## TASK DETAILS
In the reinforcement learning notebook text below, which library is used to create the PPO agent?

## TEXT PROVIDED
☆ ☆ ☆ ☆

This notebook is based on https://huggingface.co/learn/deep-rl-course.
* gymnasium for creating the [lunar lander](https://huggingface.co/sb3/ppo-LunarLander-v2/resolve/main/replay.mp4) environment
* stable_baselines3 for creating a PPO RL agent
* HF upload/download

# Installations

In [None]:
!apt install swig cmake
!pip install -r https://raw.githubusercontent.com/huggingface/deep-rl-class/main/notebooks/unit1/requirements-unit1.txt
!sudo apt-get update
!sudo apt-get install -y python3-opengl
!apt install ffmpeg
!apt install xvfb
!pip3 install pyvirtualdisplay
!pip install --upgrade ipykernel
import os
# os.kill(os.getpid(), 9)

# Imports

In [3]:
# RL environments library
import gymnasium as gym

# RL agents library https://stable-baselines3.readthedocs.io/en/master/
from stable_baselines3 import PPO
from stable_baselines3.common.env_util import make_vec_env
from stable_baselines3.common.evaluation import evaluate_policy
from stable_baselines3.common.monitor import Monitor
from stable_baselines3.common.vec_env import DummyVecEnv

from huggingface_hub import notebook_login # To log to our Hugging Face account to be able to upload models to the Hub.

☆ ☆ ☆ ☆

## DATASET EXCERPTS
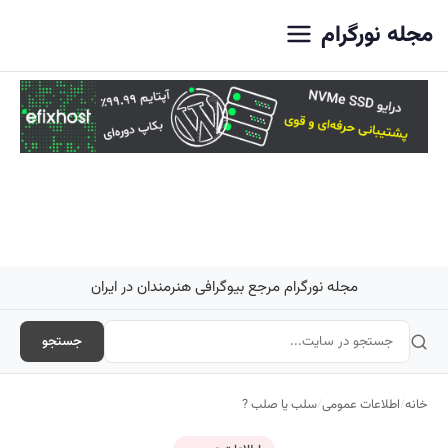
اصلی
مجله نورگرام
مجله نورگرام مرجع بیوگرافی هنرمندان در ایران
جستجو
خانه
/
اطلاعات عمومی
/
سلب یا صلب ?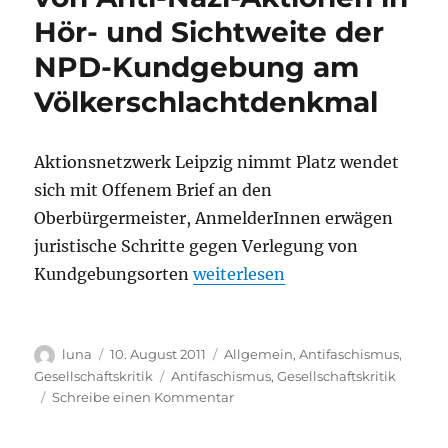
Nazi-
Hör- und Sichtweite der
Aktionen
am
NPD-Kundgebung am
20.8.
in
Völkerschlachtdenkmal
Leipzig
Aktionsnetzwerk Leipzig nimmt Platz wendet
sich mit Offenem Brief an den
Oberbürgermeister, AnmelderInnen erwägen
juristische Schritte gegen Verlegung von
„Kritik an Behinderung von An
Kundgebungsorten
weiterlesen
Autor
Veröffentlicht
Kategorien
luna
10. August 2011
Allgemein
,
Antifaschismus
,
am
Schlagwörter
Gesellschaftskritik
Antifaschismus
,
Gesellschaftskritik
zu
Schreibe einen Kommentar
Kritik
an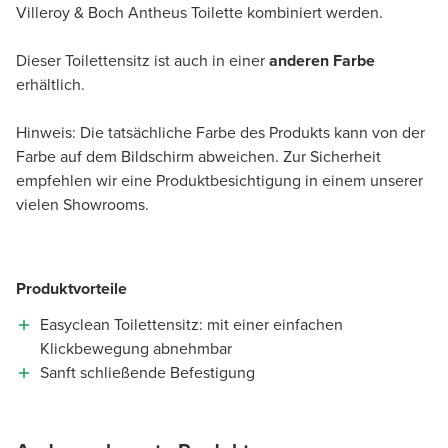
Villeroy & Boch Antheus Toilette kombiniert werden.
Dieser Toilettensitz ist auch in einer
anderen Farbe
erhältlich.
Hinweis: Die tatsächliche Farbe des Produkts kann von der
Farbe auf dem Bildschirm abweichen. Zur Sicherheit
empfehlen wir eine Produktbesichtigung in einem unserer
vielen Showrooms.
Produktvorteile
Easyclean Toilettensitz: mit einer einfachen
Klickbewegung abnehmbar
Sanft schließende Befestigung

☆ ☆ ☆ ☆

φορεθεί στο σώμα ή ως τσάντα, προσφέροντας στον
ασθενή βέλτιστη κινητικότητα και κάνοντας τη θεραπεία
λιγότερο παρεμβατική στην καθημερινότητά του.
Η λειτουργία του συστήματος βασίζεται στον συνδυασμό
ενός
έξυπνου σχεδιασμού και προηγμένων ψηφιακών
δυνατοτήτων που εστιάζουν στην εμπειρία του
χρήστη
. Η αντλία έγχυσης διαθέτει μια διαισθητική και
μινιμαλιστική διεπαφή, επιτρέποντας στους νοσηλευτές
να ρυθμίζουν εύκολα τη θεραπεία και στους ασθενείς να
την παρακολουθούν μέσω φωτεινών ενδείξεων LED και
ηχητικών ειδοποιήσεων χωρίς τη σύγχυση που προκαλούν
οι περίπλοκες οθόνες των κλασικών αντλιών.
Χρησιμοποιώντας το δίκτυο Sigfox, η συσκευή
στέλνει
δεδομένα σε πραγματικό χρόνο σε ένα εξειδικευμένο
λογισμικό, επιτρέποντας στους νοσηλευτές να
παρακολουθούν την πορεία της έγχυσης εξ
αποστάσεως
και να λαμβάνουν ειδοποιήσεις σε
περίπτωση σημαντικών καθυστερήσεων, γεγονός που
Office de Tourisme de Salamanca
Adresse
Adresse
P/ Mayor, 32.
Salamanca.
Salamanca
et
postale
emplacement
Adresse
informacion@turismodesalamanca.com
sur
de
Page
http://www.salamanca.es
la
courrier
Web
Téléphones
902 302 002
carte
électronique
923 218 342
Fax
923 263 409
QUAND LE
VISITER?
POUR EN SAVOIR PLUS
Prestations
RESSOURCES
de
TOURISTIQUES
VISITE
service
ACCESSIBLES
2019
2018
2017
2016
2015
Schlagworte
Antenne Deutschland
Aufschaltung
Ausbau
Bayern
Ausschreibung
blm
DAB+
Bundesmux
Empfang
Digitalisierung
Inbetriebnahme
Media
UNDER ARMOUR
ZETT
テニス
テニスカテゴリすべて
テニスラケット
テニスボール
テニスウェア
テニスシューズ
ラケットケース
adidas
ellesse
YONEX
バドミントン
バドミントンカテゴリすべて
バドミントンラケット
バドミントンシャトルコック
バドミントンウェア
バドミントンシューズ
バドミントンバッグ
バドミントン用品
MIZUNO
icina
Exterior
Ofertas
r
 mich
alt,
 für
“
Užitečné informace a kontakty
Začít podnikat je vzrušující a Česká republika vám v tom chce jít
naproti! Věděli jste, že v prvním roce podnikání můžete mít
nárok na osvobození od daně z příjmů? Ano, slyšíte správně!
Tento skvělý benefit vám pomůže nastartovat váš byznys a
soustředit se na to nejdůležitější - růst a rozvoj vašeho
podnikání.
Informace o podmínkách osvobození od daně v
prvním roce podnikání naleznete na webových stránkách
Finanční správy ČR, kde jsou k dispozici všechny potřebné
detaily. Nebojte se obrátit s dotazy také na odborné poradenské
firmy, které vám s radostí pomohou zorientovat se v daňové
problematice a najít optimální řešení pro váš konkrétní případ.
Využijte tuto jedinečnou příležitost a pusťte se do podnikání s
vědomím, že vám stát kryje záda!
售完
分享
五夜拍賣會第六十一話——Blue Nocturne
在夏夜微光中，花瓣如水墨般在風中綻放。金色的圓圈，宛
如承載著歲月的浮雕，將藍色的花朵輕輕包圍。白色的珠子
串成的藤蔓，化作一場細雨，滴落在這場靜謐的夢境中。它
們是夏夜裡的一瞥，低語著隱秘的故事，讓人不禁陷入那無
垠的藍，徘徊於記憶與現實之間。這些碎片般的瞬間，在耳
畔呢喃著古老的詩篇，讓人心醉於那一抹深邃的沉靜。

☆ ☆ ☆ ☆

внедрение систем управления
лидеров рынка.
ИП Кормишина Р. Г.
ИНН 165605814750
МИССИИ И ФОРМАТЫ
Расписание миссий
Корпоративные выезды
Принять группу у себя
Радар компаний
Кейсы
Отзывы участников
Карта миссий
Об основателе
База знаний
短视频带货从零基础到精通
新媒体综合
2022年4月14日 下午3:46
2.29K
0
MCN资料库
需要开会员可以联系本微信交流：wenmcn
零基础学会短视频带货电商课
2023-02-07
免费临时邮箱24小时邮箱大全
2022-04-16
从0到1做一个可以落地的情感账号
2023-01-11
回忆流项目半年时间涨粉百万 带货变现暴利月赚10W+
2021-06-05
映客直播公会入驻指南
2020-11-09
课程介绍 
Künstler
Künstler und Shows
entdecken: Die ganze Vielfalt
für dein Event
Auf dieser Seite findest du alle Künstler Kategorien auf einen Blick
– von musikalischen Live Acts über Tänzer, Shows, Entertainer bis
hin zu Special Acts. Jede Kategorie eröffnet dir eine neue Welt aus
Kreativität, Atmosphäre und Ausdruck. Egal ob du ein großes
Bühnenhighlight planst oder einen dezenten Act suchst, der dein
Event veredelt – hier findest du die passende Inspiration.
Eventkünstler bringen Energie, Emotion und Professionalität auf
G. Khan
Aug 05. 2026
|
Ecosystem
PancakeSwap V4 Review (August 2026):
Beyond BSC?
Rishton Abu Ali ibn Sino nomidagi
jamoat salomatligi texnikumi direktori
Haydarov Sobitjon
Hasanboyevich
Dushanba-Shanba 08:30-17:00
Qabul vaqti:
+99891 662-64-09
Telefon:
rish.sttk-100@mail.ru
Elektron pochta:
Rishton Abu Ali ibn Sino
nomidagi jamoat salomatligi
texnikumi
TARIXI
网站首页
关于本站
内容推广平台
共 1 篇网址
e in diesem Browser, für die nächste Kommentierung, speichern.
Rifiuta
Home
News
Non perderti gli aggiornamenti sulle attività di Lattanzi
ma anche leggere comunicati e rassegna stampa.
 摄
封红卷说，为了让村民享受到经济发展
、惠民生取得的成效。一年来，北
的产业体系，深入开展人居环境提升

☆ ☆ ☆ ☆

## SOLUTION TO THIS EXERCISE
stable_baselines3